Task prompt: Render each line of the records, from the start through the line containing "Bienvenue !", inclusive, as a numbered list, leaving out any blank lines.

Provided records:
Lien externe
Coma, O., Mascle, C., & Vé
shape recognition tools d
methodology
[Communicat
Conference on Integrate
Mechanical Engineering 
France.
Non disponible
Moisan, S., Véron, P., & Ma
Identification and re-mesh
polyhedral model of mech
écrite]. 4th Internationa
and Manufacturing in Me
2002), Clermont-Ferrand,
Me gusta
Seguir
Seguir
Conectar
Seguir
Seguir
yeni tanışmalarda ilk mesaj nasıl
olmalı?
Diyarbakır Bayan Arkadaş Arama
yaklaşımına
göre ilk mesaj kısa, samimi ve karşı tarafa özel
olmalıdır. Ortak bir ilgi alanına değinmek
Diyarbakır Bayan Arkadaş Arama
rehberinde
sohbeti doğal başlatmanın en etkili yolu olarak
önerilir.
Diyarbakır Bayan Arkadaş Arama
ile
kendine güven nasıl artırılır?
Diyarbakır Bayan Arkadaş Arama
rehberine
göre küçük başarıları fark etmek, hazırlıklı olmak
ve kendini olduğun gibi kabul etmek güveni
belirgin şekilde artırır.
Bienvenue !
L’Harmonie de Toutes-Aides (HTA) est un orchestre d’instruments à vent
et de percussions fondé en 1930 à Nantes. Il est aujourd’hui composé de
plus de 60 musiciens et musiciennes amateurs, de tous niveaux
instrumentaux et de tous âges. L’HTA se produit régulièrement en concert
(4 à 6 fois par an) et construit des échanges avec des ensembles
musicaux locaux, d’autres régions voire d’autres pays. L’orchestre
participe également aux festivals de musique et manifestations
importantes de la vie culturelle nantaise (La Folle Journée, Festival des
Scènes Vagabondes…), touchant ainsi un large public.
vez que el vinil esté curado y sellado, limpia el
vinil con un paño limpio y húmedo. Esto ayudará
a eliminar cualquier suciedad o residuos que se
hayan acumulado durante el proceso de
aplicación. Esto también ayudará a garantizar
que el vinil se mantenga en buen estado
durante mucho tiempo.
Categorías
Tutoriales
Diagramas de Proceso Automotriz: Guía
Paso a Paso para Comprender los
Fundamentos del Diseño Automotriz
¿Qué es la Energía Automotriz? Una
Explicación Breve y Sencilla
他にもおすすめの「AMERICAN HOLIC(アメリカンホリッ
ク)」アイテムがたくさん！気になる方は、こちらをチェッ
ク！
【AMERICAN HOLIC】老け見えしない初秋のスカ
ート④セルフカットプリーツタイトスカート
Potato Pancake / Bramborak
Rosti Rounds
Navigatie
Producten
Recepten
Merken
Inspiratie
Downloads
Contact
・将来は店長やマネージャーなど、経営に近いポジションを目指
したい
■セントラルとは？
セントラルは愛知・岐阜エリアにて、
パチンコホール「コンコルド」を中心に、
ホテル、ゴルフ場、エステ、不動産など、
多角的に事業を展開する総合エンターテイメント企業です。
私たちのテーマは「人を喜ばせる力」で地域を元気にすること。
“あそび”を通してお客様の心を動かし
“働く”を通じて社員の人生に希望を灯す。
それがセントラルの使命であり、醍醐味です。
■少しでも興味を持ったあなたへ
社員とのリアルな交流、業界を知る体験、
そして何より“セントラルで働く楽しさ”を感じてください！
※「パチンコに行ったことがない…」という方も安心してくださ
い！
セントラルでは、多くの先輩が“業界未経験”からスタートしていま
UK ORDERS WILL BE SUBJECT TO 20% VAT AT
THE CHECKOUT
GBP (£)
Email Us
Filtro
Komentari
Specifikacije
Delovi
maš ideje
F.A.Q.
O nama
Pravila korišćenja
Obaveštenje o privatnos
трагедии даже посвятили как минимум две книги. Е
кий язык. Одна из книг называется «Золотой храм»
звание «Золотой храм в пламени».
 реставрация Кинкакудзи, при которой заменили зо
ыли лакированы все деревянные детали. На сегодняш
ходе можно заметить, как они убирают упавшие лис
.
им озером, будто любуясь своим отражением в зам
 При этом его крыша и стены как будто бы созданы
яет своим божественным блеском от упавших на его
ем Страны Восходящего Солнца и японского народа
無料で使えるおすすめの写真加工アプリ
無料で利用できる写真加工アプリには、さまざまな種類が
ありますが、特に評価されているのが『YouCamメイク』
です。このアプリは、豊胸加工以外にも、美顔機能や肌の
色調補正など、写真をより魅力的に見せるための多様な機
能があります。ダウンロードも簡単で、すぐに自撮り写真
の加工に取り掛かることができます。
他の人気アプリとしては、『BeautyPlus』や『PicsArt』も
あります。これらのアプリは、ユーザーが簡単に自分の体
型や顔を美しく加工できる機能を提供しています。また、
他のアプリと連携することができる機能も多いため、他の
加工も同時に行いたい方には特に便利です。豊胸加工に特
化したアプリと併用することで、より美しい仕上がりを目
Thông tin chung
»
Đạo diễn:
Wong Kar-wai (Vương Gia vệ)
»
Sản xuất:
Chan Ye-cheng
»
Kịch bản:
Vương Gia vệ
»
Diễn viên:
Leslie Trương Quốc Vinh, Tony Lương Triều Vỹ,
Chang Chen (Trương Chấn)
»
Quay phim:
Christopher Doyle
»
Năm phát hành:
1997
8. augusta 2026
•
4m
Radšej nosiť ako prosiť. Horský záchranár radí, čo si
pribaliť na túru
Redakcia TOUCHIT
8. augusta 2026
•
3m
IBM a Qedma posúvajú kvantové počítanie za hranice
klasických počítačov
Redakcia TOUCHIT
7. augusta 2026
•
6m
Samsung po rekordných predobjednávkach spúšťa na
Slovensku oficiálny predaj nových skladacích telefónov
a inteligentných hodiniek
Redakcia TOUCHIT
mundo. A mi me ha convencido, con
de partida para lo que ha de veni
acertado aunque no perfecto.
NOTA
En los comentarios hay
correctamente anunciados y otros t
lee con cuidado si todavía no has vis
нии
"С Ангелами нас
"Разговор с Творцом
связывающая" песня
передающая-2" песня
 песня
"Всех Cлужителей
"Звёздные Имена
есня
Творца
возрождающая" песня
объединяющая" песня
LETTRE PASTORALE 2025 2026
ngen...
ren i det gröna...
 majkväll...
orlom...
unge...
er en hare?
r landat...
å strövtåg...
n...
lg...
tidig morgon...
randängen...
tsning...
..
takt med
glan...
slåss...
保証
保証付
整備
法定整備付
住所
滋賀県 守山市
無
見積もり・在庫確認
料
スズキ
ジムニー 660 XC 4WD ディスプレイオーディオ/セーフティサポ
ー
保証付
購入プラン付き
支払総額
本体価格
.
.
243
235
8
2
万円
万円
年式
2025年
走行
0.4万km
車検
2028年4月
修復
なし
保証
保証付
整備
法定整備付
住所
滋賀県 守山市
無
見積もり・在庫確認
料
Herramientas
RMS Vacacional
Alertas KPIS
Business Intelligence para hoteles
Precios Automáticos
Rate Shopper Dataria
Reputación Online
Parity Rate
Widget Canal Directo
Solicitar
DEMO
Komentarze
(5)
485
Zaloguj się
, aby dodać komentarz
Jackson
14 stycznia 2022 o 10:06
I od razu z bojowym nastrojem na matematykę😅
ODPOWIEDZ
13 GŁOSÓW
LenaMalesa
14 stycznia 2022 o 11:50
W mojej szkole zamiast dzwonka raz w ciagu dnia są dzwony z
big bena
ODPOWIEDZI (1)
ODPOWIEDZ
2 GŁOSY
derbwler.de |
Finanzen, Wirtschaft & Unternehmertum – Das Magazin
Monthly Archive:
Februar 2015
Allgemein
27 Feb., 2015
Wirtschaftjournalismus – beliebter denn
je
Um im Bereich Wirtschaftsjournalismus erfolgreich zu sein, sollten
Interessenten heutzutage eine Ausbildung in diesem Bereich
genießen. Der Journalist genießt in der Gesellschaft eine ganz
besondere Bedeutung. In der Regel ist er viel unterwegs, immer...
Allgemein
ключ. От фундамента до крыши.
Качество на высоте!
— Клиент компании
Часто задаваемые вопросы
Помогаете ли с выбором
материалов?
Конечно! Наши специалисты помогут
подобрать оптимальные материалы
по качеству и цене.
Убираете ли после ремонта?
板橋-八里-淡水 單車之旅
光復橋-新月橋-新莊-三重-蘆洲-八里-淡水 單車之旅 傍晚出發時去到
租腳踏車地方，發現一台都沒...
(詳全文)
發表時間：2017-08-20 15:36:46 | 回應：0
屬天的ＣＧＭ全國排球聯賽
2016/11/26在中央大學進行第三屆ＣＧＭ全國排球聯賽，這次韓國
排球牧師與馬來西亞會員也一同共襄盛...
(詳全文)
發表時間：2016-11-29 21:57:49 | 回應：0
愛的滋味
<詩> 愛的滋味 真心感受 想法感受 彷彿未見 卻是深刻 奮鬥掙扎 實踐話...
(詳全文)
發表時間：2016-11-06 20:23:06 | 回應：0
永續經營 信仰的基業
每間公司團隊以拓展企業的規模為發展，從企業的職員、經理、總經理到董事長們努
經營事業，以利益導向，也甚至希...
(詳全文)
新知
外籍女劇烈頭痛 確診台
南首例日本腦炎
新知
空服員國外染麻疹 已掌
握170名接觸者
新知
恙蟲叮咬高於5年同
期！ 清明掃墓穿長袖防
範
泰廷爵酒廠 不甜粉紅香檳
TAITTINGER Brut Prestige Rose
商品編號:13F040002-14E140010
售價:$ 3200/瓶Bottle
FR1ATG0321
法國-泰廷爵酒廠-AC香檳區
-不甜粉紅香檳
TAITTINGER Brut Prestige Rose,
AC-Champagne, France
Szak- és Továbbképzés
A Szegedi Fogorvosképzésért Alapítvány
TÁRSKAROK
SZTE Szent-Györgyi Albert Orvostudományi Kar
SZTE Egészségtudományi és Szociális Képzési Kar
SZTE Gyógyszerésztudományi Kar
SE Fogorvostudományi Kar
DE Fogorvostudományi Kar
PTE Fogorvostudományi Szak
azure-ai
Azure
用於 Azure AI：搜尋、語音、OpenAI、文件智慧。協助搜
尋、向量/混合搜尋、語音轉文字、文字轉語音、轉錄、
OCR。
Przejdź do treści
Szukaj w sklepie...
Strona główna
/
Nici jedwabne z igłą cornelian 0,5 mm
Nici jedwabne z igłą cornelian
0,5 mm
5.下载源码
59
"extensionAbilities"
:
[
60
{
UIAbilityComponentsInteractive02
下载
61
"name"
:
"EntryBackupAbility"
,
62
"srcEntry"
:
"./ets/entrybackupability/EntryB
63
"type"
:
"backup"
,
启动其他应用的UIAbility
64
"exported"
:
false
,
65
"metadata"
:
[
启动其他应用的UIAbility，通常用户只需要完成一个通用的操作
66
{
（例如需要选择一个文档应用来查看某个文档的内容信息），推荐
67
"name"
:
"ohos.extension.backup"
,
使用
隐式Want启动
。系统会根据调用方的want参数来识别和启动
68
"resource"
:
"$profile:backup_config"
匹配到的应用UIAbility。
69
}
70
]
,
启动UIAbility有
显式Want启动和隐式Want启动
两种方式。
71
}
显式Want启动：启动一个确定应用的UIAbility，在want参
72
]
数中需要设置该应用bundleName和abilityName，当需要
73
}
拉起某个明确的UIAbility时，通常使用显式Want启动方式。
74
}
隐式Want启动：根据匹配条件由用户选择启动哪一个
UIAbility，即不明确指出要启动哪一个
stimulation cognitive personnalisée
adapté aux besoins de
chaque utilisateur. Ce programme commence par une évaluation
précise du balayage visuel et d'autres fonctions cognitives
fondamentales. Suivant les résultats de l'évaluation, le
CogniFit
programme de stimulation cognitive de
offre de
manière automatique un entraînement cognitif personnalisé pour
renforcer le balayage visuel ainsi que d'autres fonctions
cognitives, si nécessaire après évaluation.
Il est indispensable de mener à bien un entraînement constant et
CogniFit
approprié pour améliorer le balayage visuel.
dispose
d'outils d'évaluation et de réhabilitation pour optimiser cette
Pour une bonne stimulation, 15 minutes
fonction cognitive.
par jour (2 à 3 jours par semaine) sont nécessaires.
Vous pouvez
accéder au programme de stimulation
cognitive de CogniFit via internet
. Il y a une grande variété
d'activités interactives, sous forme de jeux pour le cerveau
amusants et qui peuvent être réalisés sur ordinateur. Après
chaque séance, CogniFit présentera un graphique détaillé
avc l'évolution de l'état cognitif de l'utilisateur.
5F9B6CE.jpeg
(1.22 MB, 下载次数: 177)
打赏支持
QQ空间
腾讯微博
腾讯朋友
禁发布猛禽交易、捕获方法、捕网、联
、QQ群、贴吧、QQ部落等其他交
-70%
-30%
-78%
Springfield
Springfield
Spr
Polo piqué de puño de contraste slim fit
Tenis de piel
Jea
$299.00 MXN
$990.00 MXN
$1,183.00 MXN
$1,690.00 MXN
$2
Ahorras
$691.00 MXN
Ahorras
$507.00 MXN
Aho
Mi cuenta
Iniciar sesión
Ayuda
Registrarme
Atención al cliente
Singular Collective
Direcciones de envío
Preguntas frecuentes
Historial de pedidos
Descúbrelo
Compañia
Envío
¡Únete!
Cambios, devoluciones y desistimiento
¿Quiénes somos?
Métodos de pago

Task answer:
1. Lien externe
2. Coma, O., Mascle, C., & Vé
3. shape recognition tools d
4. methodology
5. [Communicat
6. Conference on Integrate
7. Mechanical Engineering 
8. France.
9. Non disponible
10. Moisan, S., Véron, P., & Ma
11. Identification and re-mesh
12. polyhedral model of mech
13. écrite]. 4th Internationa
14. and Manufacturing in Me
15. 2002), Clermont-Ferrand,
16. Me gusta
17. Seguir
18. Seguir
19. Conectar
20. Seguir
21. Seguir
22. yeni tanışmalarda ilk mesaj nasıl
23. olmalı?
24. Diyarbakır Bayan Arkadaş Arama
25. yaklaşımına
26. göre ilk mesaj kısa, samimi ve karşı tarafa özel
27. olmalıdır. Ortak bir ilgi alanına değinmek
28. Diyarbakır Bayan Arkadaş Arama
29. rehberinde
30. sohbeti doğal başlatmanın en etkili yolu olarak
31. önerilir.
32. Diyarbakır Bayan Arkadaş Arama
33. ile
34. kendine güven nasıl artırılır?
35. Diyarbakır Bayan Arkadaş Arama
36. rehberine
37. göre küçük başarıları fark etmek, hazırlıklı olmak
38. ve kendini olduğun gibi kabul etmek güveni
39. belirgin şekilde artırır.
40. Bienvenue !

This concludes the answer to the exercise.